Page excerpt:
****************************************

The Viking creation story, often referred to as the Norse or Viking creation myth, traces back to the ancient Nordic societies of Scandinavia, characterized by their seafaring exploits, rich mythology, and intricate social hierarchy. This mythology was primarily an oral tradition, transmitted from generation to generation through sagas and poems until finally documented in texts like the Poetic Edda and the Prose Edda during the 13th century.
This article seeks to unfold the Viking creation story’s rich tapestry, highlighting the unique features that distinguish it from other world creation myths.
The Origin: Ginnungagap, Muspelheim, and Niflheim
In the Viking creation myth, everything began with Ginnungagap, a vast, void-like chasm representing the primordial universe. On one side of Ginnungagap was Muspelheim, the realm of fire, and on the other was Niflheim, the land of ice. These opposites set the stage for the Vikings’ dualistic understanding of the universe and its origins.
Muspelheim, the land of fire and heat, was the domain of the fire giant Surtr, who wields a flaming sword. On the other hand, Niflheim was a frigid, foggy realm, with the chilling river Élivágar flowing through it. From these rivers sprang the first living creature, Ymir, a hermaphroditic giant.

****************************************

Material shown:
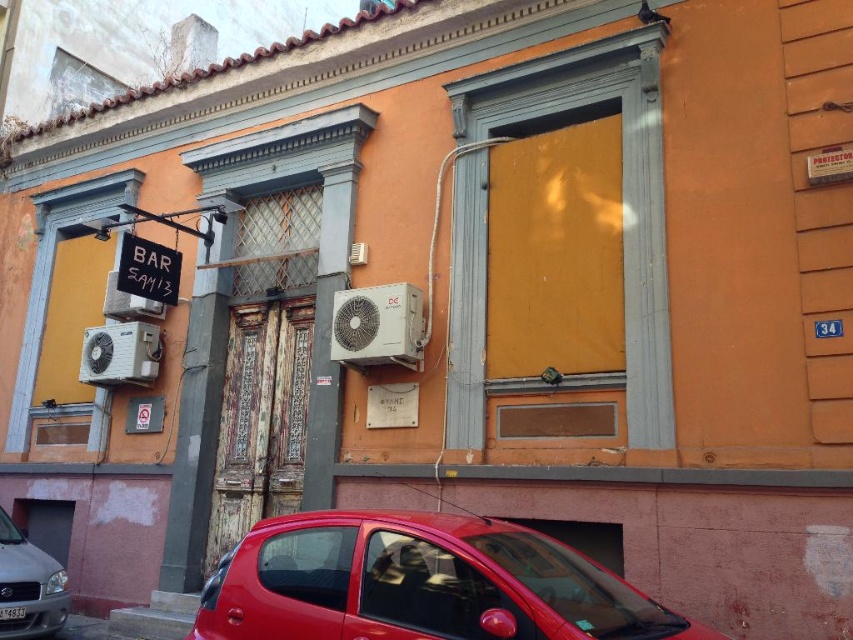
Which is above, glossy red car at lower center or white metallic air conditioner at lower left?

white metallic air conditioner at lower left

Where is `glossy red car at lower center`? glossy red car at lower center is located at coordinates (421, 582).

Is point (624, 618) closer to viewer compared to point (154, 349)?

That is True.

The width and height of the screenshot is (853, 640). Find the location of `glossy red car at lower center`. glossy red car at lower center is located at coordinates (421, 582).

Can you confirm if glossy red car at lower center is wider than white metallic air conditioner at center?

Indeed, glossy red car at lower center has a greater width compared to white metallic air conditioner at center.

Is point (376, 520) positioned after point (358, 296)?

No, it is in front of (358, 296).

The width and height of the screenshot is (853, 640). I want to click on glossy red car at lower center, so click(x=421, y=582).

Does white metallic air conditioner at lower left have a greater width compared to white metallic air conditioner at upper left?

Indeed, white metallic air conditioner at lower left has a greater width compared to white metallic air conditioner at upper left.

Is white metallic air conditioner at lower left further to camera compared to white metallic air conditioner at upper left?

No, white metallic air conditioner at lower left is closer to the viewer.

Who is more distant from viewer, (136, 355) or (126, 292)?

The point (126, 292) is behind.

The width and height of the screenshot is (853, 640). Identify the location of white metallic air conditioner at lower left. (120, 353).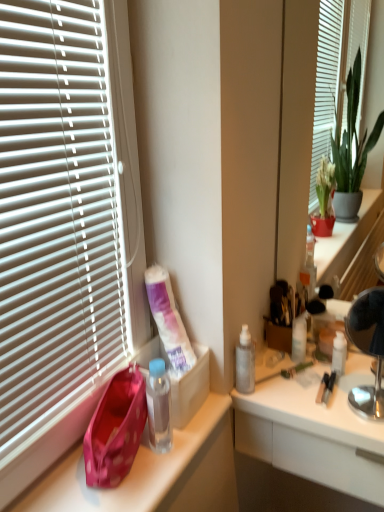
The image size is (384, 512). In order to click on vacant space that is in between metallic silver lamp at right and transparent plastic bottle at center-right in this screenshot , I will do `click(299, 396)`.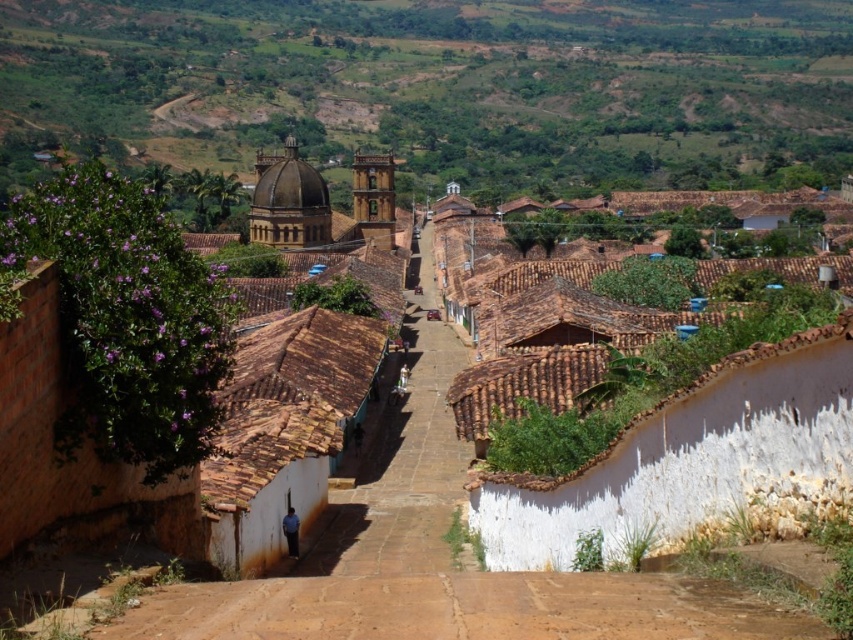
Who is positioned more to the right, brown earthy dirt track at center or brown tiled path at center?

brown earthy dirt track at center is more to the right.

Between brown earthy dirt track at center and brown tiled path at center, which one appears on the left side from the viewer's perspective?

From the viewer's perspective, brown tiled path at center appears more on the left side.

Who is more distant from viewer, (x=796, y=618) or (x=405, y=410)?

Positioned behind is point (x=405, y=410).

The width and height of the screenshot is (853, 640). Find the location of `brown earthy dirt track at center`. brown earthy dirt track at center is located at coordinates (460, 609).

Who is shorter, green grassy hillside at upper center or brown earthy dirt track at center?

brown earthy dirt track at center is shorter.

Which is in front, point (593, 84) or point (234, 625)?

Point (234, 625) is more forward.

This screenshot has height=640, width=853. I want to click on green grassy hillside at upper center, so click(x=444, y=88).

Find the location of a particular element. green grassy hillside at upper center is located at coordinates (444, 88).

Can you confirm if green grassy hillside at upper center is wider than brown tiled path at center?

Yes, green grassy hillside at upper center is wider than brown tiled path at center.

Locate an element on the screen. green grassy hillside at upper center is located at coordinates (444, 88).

****************************************

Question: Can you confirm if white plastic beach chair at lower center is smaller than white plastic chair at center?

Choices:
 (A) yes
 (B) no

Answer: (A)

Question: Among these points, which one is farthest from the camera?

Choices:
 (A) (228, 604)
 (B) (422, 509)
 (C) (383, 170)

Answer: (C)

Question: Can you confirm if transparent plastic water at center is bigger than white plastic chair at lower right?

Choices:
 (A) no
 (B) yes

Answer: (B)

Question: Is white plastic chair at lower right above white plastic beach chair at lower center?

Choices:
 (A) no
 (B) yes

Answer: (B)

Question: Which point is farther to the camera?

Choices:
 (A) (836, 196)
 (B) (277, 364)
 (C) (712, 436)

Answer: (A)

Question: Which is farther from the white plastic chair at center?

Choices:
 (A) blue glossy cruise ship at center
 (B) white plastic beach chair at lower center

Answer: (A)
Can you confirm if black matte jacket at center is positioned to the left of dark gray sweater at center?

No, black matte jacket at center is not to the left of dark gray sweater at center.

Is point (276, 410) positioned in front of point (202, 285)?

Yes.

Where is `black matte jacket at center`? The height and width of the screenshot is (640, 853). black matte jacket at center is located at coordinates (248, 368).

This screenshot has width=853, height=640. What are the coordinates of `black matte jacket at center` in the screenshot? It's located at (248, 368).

****************************************

Stated goal A: According to the passage on the Norse creation myth, which realm lay on the other side of Ginnungagap from Muspelheim?
Stated goal B: Decide whether each statement agrees with the passage on the Norse creation myth, answering yes or no and quoting the deciding words: (i) The mythology was written down in texts such as the Poetic Edda during the 13th century. (ii) Surtr was a frost giant. (iii) The river Élivágar flowed through Niflheim.

Exercise result A: Niflheim, the land of ice.

Exercise result B:
(i) Yes: "until finally documented in texts like the Poetic Edda and the Prose Edda during the 13th century"
(ii) No: "the fire giant Surtr, who wields a flaming sword"
(iii) Yes: "Niflheim was a frigid, foggy realm, with the chilling river Élivágar flowing through it"